Pain is bad because it feels bad. That’s why I think pain should be alleviated irrespective of the species in which it occurs.
I don’t share these intuitions. Pain is bad if it happens to something I care about. I don’t care about fish.
I don’t care about fish either. I care about pain. It just so happens that fish can experience pain.
Truthfully, I’m not even sure I believe pain is bad in the relevant sense. It’s certainly something I’d prefer to avoid under most circumstances, but when I think about it in detail there always ends up being a “because” in there: because it monopolizes attention, because in sufficient quantity it can thoroughly screw up your motivational and emotional machinery, because it’s often attached to particular actions in a way that limits my ability to do things.
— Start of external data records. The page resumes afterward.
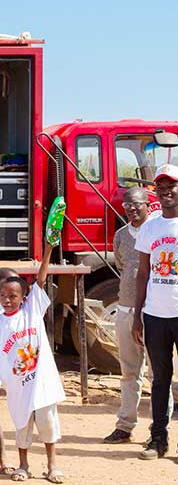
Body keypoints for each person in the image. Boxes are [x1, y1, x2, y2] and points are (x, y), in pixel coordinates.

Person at [0, 240, 65, 483]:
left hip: (41, 383)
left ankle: (52, 465)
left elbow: (40, 279)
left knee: (48, 425)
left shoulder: (32, 312)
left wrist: (48, 249)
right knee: (21, 425)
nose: (7, 300)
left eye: (13, 296)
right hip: (18, 385)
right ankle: (23, 464)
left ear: (24, 297)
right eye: (3, 296)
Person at [134, 164, 178, 459]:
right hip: (155, 315)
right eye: (161, 189)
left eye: (171, 187)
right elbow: (142, 273)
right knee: (160, 378)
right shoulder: (150, 226)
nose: (166, 193)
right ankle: (158, 439)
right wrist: (138, 314)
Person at [104, 187, 154, 444]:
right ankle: (125, 425)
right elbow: (124, 267)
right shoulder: (121, 235)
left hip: (154, 311)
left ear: (148, 205)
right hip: (125, 309)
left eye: (137, 204)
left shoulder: (157, 231)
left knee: (158, 375)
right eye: (127, 206)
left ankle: (158, 431)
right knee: (128, 372)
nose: (132, 209)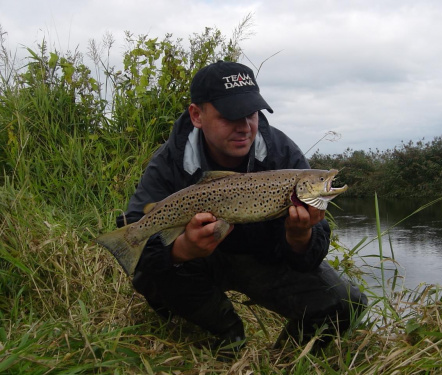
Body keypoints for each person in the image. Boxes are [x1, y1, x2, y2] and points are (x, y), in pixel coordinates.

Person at [116, 61, 367, 352]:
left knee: (347, 303)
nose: (244, 127)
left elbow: (309, 256)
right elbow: (137, 236)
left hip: (262, 262)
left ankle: (286, 361)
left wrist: (300, 238)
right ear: (197, 115)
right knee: (150, 272)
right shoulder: (170, 161)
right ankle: (223, 334)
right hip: (195, 267)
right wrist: (182, 249)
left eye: (251, 114)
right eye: (230, 116)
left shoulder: (283, 155)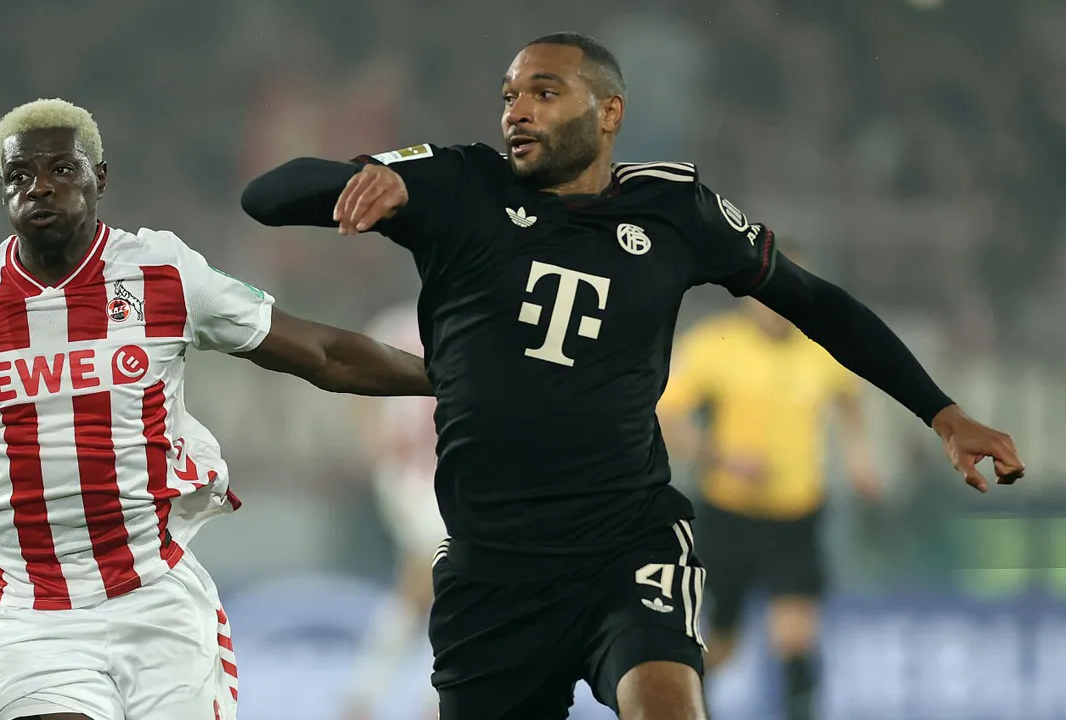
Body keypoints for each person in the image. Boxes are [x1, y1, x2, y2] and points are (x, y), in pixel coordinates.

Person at [239, 32, 1025, 720]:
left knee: (667, 701)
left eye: (545, 92)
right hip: (491, 566)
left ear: (609, 112)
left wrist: (941, 412)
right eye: (510, 95)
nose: (518, 110)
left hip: (626, 541)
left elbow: (815, 303)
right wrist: (386, 179)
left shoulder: (674, 208)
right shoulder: (458, 185)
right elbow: (267, 196)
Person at [0, 98, 433, 720]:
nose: (40, 187)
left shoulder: (162, 273)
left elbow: (318, 352)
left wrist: (446, 378)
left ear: (100, 177)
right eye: (20, 177)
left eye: (62, 170)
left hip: (154, 601)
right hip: (26, 614)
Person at [657, 257, 881, 720]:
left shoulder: (822, 349)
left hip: (797, 516)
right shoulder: (715, 347)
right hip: (729, 516)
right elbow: (667, 414)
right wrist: (721, 456)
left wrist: (860, 456)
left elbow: (849, 398)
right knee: (721, 645)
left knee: (795, 638)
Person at [342, 302, 443, 720]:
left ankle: (367, 695)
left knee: (424, 582)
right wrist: (373, 438)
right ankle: (429, 698)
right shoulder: (396, 325)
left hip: (445, 476)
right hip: (411, 474)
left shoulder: (464, 318)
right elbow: (354, 376)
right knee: (439, 573)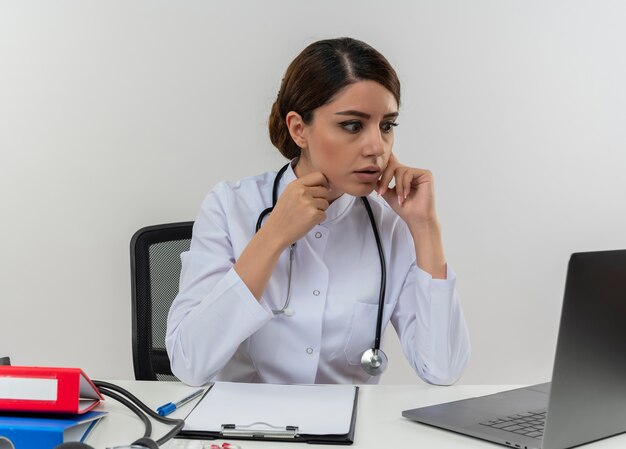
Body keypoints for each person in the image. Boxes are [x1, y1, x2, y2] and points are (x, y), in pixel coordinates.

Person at [166, 37, 470, 386]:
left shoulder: (391, 223)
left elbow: (442, 371)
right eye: (353, 125)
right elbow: (189, 364)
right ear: (299, 129)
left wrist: (425, 227)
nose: (377, 148)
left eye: (386, 126)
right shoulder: (229, 207)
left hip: (348, 434)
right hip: (247, 431)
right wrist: (273, 236)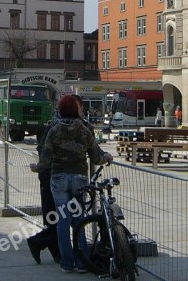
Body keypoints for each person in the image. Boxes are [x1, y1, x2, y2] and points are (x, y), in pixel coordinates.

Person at [34, 94, 112, 274]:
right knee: (79, 219)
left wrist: (36, 168)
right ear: (76, 109)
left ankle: (66, 263)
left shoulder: (54, 130)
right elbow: (95, 156)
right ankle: (82, 262)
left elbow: (45, 160)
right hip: (79, 178)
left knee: (62, 220)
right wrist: (106, 157)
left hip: (59, 178)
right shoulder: (85, 130)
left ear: (60, 109)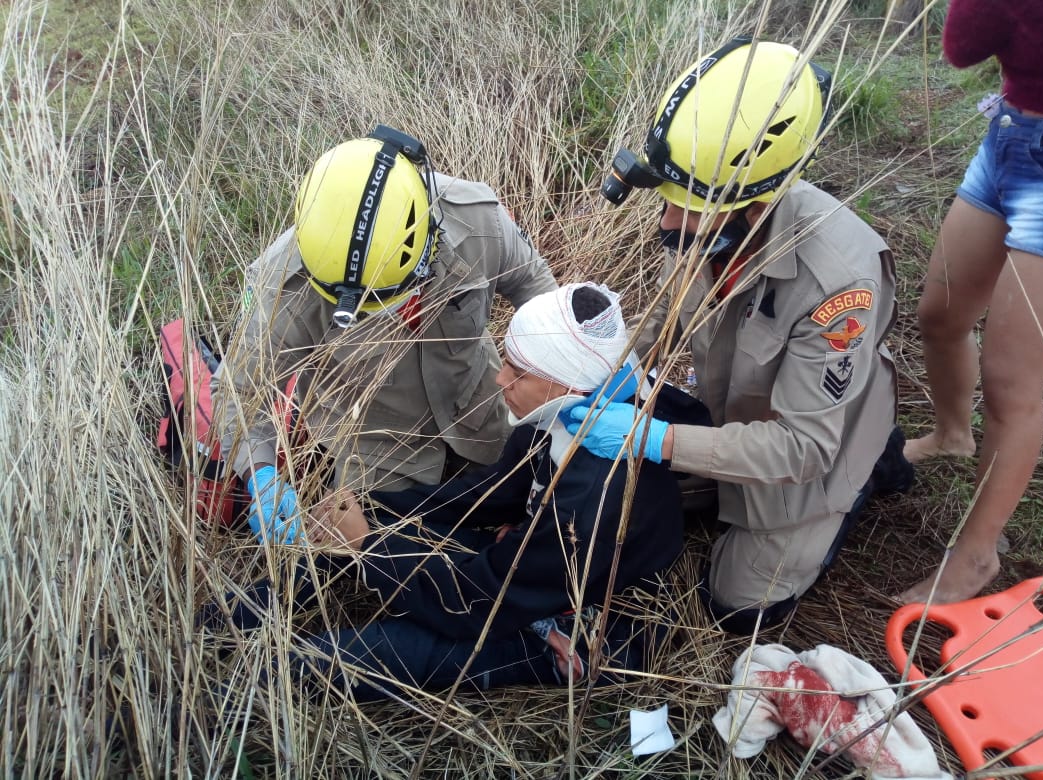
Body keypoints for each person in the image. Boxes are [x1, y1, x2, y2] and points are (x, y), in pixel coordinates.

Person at [201, 283, 684, 701]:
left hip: (577, 622)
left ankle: (247, 684)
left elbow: (476, 600)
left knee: (368, 655)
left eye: (518, 373)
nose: (499, 380)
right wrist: (371, 511)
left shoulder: (596, 493)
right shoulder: (570, 412)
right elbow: (487, 494)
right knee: (354, 524)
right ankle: (218, 626)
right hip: (527, 565)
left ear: (566, 385)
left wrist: (370, 547)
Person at [568, 38, 906, 634]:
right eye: (667, 201)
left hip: (817, 443)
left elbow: (803, 448)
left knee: (736, 607)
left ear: (758, 204)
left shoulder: (836, 282)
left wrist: (658, 439)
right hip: (738, 416)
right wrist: (614, 367)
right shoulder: (708, 216)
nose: (670, 223)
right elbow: (671, 313)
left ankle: (869, 473)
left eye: (688, 208)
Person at [211, 125, 557, 545]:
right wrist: (262, 479)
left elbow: (535, 285)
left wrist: (549, 375)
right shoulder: (282, 284)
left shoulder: (474, 216)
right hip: (376, 447)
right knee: (388, 557)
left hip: (481, 408)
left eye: (391, 292)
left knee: (545, 508)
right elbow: (238, 395)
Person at [898, 1, 1043, 604]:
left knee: (1012, 380)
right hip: (1011, 137)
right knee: (939, 317)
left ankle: (976, 554)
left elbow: (967, 40)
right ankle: (952, 434)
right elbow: (963, 46)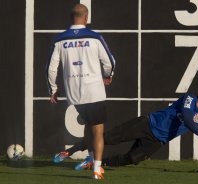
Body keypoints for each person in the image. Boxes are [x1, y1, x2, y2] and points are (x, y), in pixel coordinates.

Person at [54, 87, 198, 169]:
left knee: (132, 158)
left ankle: (94, 163)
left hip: (158, 140)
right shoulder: (189, 99)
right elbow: (188, 119)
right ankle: (70, 151)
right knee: (108, 138)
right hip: (147, 124)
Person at [46, 3, 115, 179]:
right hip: (94, 91)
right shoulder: (94, 37)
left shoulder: (60, 39)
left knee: (88, 125)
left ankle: (90, 159)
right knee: (98, 131)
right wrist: (108, 75)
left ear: (71, 18)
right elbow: (109, 61)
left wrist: (53, 89)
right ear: (86, 17)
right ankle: (97, 169)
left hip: (74, 95)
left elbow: (51, 69)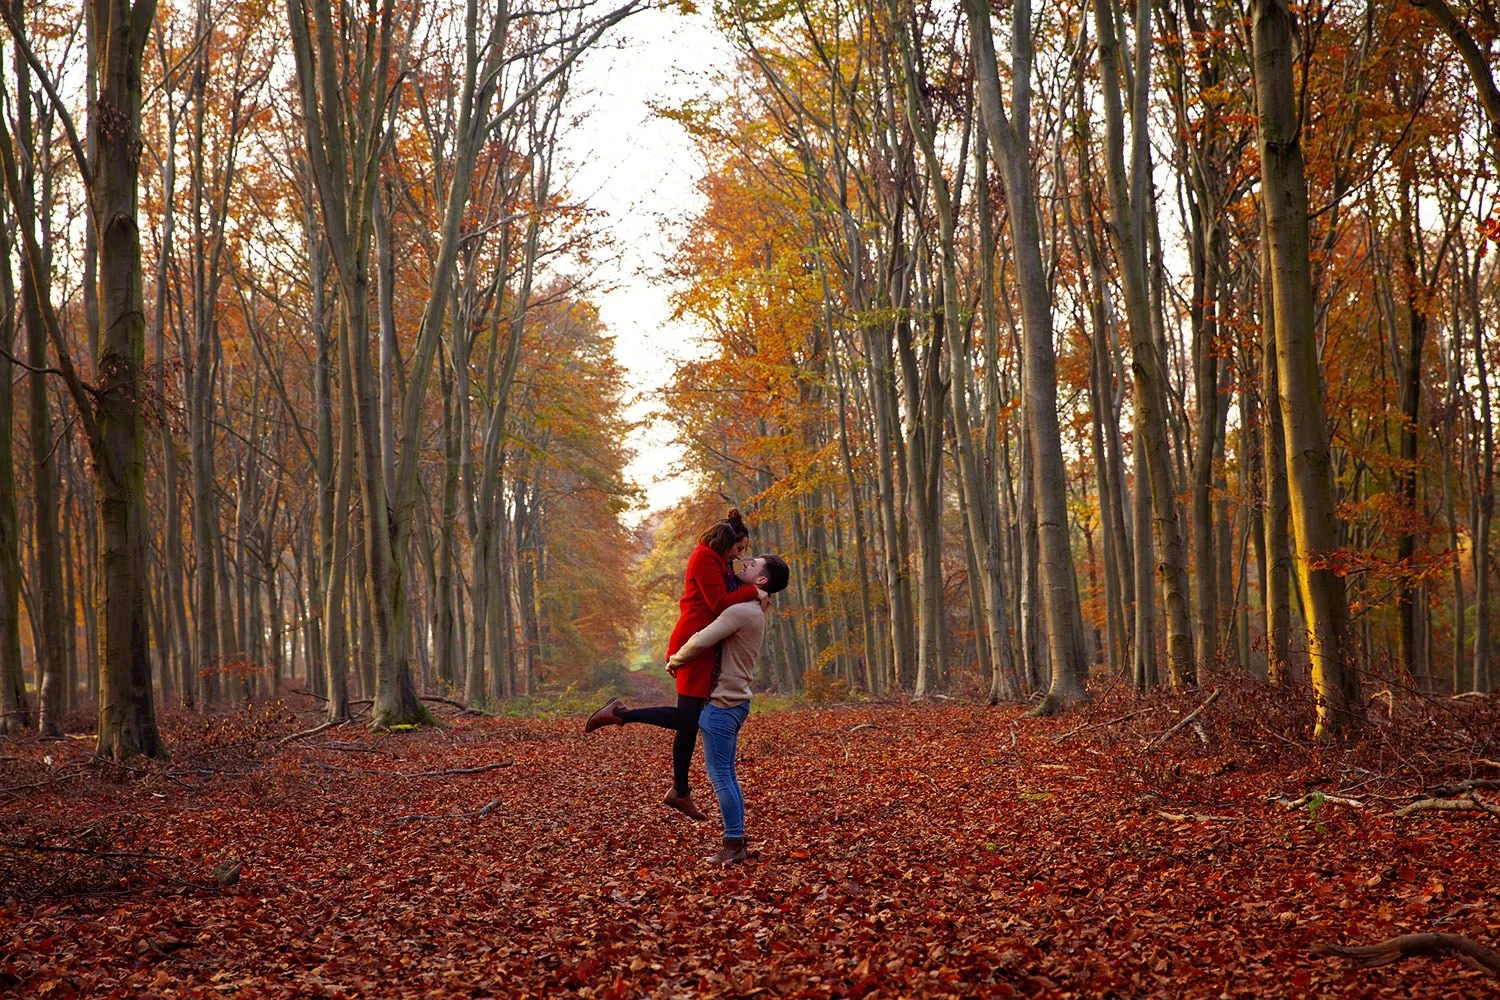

It doesn’t feel like a root-level aversion to my reasoning self: when I’ve torn a ligament and can’t flex my foot in a certain way without intense stabbing agony, I’m much more annoyed by the things it prevents me from doing than by the pain it gives me, and indeed I remember the former much better than the latter.
I haven’t thought this through rigorously, but if I had to take a stab at it right now I’d say that pain is bad in roughly the same way that pleasure is good: in other words, it works reasonably well as a rough experiential pointer to the things I actually want to avoid, and it does place certain constraints on the kind of life I’d want to live, but I’d expect trying to ground an entire moral system in it to give me some pretty insane results once I started looking at corner cases.